Patients who develop PSH after a traumatic brain injury have longer hospitalization and longer durations in intensive care in cases where ICU treatment is necessary. Patients often are more vulnerable to infections and spend longer times on ventilators, which can lead to an increased risk of various lung diseases. PSH does not affect mortality rate, but it increases the amount of time it takes a patient to recover from injury, compared to patients with similar injuries who do not develop PSH episodes.

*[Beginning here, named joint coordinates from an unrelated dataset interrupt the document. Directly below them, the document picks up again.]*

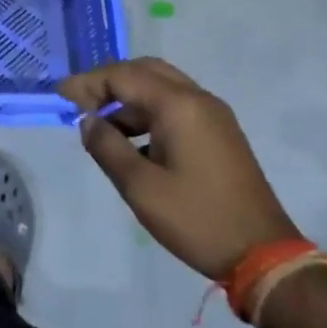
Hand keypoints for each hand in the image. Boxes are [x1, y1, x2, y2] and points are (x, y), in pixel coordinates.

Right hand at [61, 59, 300, 278]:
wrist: (265, 256)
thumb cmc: (198, 219)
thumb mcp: (141, 188)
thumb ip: (107, 147)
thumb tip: (87, 122)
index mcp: (179, 105)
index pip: (123, 75)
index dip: (88, 83)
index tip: (61, 96)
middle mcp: (198, 99)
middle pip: (144, 70)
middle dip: (109, 82)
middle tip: (82, 103)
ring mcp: (214, 115)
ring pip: (162, 87)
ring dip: (129, 99)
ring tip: (103, 128)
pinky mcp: (221, 133)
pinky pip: (177, 106)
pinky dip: (149, 113)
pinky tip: (134, 143)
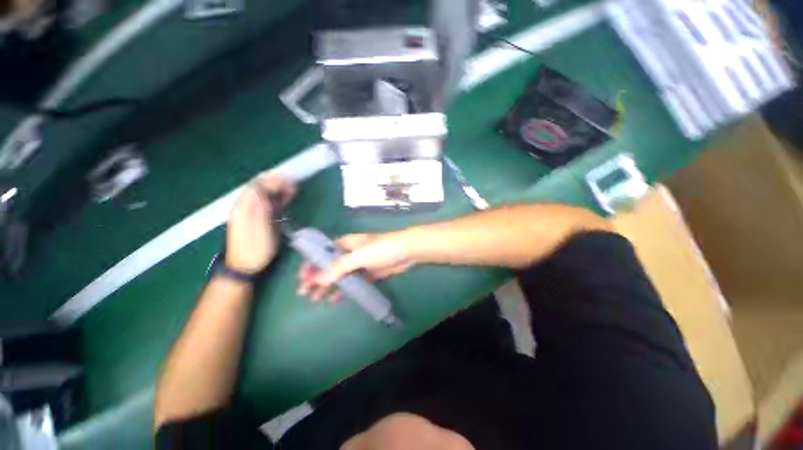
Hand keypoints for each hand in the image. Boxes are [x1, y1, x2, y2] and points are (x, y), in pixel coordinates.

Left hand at [225, 172, 295, 273]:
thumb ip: (261, 207)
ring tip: (293, 187)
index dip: (272, 180)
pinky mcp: (257, 219)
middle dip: (276, 182)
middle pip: (259, 188)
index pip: (257, 186)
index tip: (289, 179)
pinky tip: (286, 198)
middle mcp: (245, 207)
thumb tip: (265, 188)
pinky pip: (267, 203)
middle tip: (293, 182)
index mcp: (244, 207)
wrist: (244, 266)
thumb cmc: (254, 248)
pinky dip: (277, 199)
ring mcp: (250, 213)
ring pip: (264, 195)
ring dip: (278, 190)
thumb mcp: (259, 228)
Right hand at [297, 232, 415, 301]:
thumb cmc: (382, 248)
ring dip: (329, 286)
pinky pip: (354, 282)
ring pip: (341, 275)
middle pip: (330, 266)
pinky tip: (337, 298)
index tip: (302, 279)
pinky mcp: (370, 272)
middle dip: (317, 279)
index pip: (323, 254)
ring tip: (317, 299)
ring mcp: (361, 263)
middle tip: (305, 294)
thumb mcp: (359, 256)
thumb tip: (317, 280)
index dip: (311, 265)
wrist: (407, 250)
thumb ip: (339, 267)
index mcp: (346, 244)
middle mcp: (351, 253)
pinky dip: (345, 289)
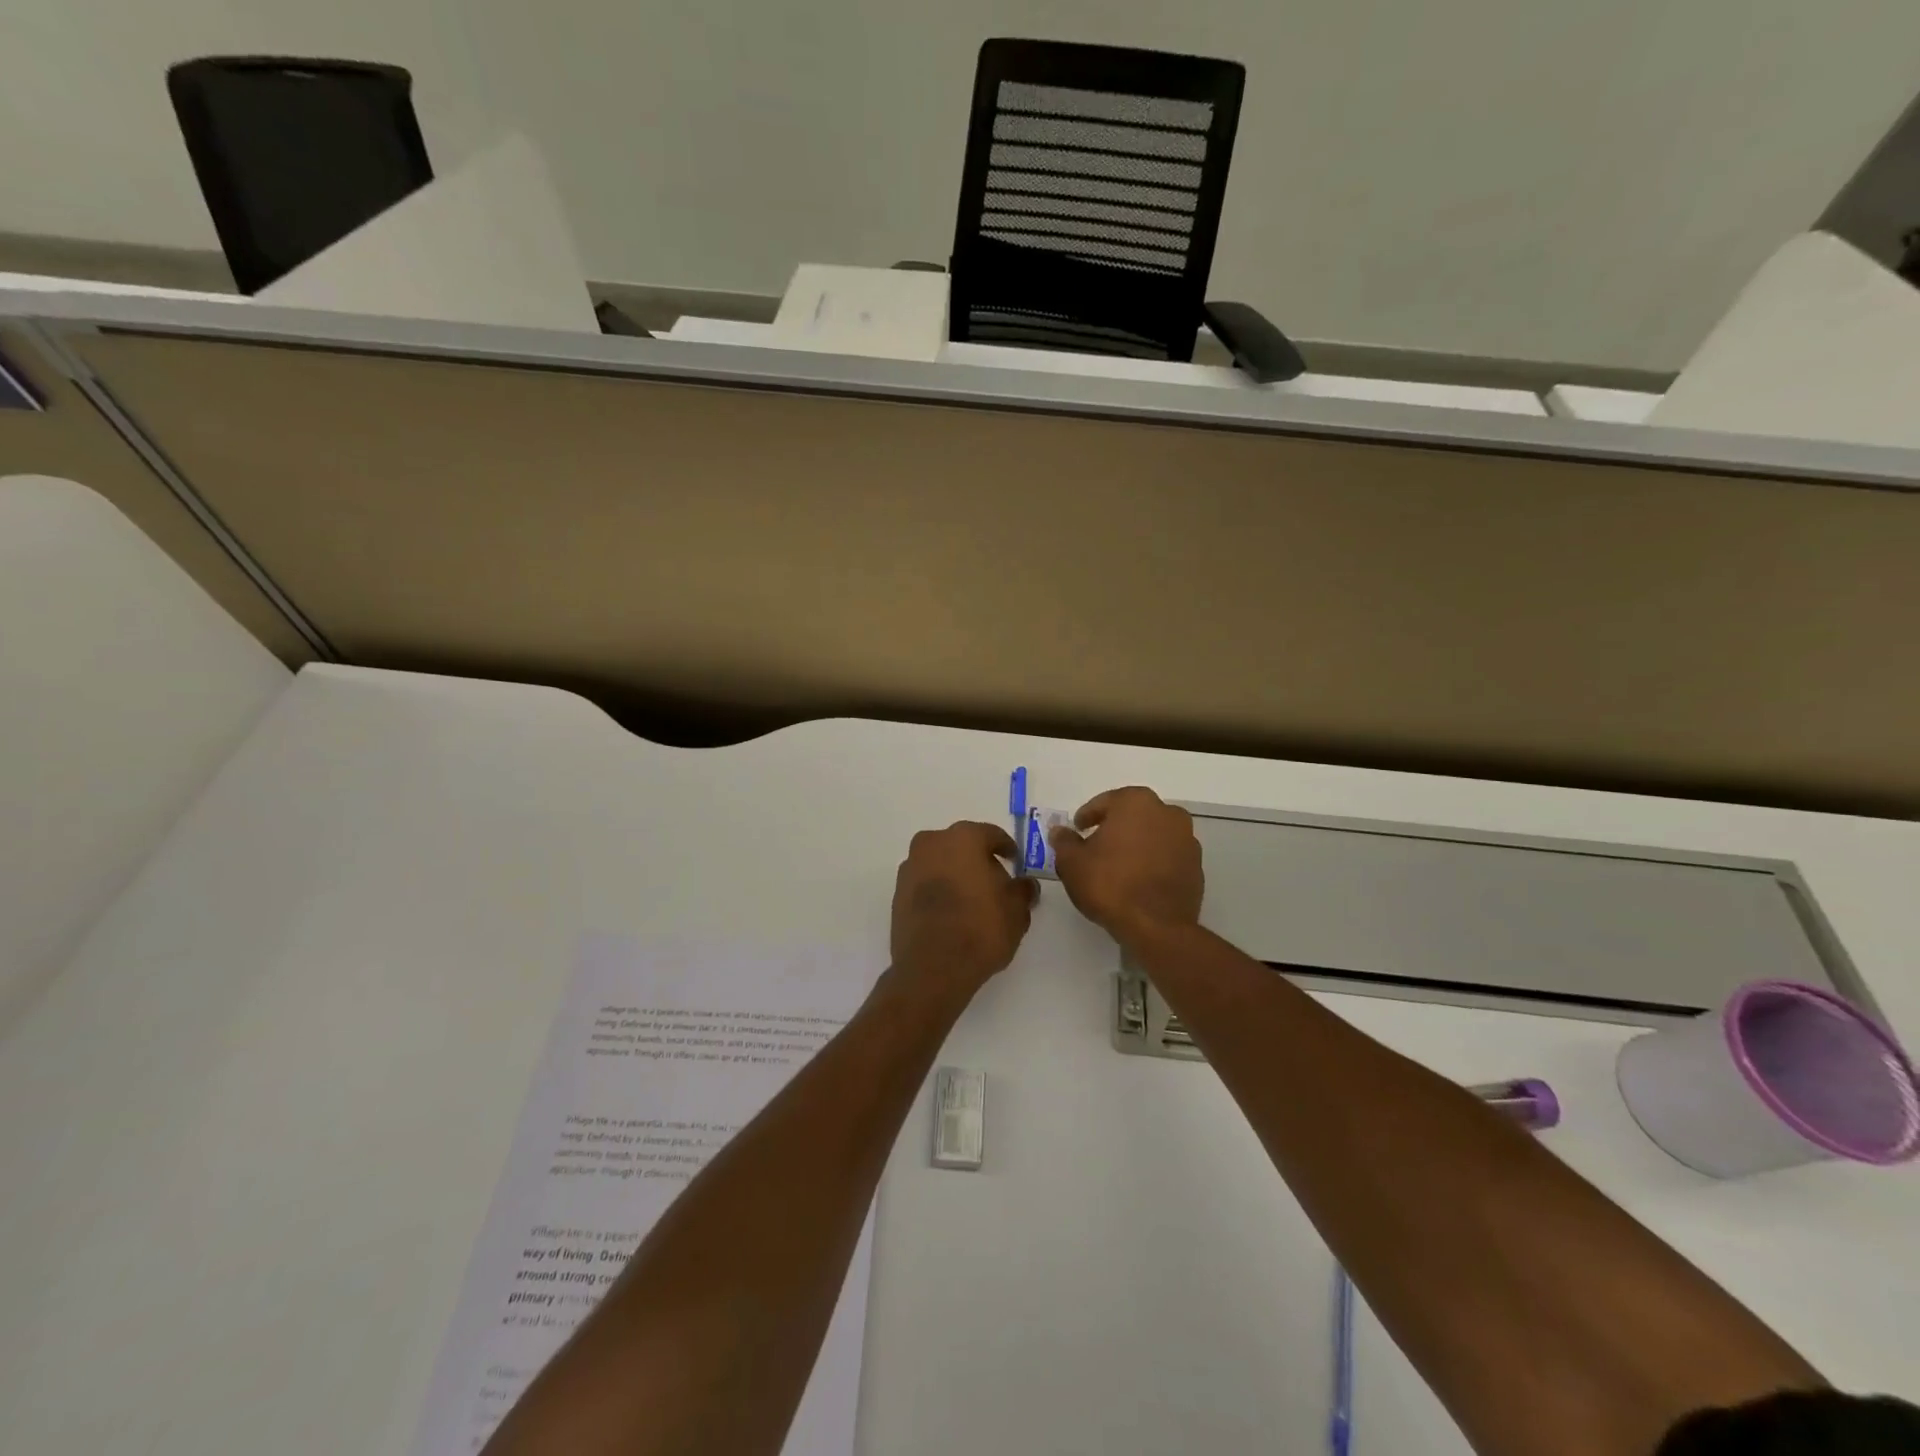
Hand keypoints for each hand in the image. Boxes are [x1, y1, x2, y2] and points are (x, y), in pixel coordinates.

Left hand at [890, 821, 1037, 998]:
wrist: (932, 969)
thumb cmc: (980, 930)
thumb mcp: (1016, 911)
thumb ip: (1023, 891)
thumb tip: (1025, 885)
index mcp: (963, 839)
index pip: (990, 834)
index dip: (1006, 848)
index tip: (1015, 862)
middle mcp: (931, 844)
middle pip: (961, 845)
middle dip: (978, 860)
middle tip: (995, 881)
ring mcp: (910, 868)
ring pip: (940, 862)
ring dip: (955, 874)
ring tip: (972, 899)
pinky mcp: (897, 893)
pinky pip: (925, 882)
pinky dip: (938, 890)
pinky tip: (951, 911)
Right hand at [1049, 786, 1203, 945]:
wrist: (1156, 926)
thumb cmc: (1109, 884)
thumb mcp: (1072, 863)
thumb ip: (1065, 842)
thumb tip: (1060, 832)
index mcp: (1136, 802)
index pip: (1106, 802)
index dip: (1088, 816)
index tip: (1078, 829)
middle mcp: (1167, 813)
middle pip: (1134, 815)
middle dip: (1116, 827)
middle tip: (1097, 846)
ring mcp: (1187, 840)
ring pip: (1154, 834)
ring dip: (1138, 844)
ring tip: (1119, 866)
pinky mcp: (1197, 867)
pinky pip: (1168, 856)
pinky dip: (1154, 862)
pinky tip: (1139, 880)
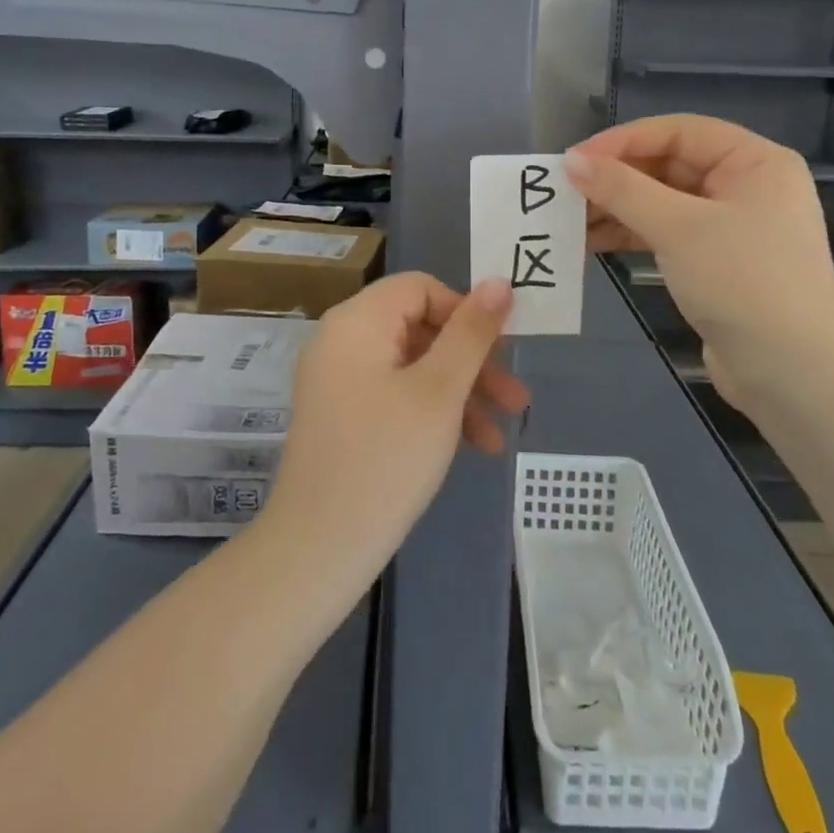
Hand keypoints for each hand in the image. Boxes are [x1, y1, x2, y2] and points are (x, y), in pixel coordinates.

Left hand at [264, 273, 526, 580]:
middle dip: (473, 361)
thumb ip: (472, 333)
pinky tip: (471, 446)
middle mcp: (342, 340)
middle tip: (516, 397)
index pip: (421, 288)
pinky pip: (395, 394)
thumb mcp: (440, 391)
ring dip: (460, 392)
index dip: (465, 312)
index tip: (500, 350)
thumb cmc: (386, 459)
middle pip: (420, 328)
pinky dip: (432, 412)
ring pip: (413, 366)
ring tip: (502, 433)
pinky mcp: (342, 415)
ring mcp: (338, 380)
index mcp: (358, 321)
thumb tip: (499, 282)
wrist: (317, 550)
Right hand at [565, 115, 833, 401]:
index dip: (623, 141)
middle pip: (669, 165)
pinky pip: (666, 233)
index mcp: (754, 162)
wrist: (794, 377)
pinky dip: (631, 234)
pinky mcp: (716, 262)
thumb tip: (571, 162)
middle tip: (566, 191)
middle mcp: (746, 186)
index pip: (679, 132)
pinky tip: (592, 242)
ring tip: (570, 219)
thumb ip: (623, 190)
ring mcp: (732, 226)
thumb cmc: (744, 283)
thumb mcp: (679, 228)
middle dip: (617, 178)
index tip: (575, 159)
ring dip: (618, 208)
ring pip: (663, 202)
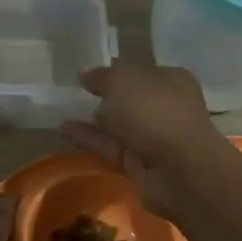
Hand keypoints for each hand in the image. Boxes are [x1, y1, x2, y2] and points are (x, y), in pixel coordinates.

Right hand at [60, 64, 232, 220]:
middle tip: (73, 92)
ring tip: (62, 111)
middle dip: (106, 97)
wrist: (179, 169)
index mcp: (171, 80)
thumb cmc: (155, 112)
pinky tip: (63, 130)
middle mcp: (165, 107)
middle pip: (130, 99)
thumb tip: (86, 75)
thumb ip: (102, 76)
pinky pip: (110, 146)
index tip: (88, 74)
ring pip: (119, 125)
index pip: (140, 71)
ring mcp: (153, 137)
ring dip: (93, 120)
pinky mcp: (139, 164)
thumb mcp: (123, 81)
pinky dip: (89, 139)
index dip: (115, 70)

It often takes patients who develop PSH longer to reach similar levels of the brain activity seen in patients who do not develop PSH, although PSH patients do eventually reach these same levels.

== History ==
The first published case of paroxysmal sympathetic hyperactivity was Wilder Penfield's case report of a 41-year-old woman, JH, published in 1929. She had a third ventricle cholesteatoma. She displayed increased respiration, increased heart rate, diaphoresis, and increased blood pressure. She also displayed minor symptoms: pupillary dilation, hiccups, and lacrimation. At the time, her episodes were termed diencephalic autonomic epilepsy. It was believed that both her sympathetic and parasympathetic nervous systems were showing overactivity.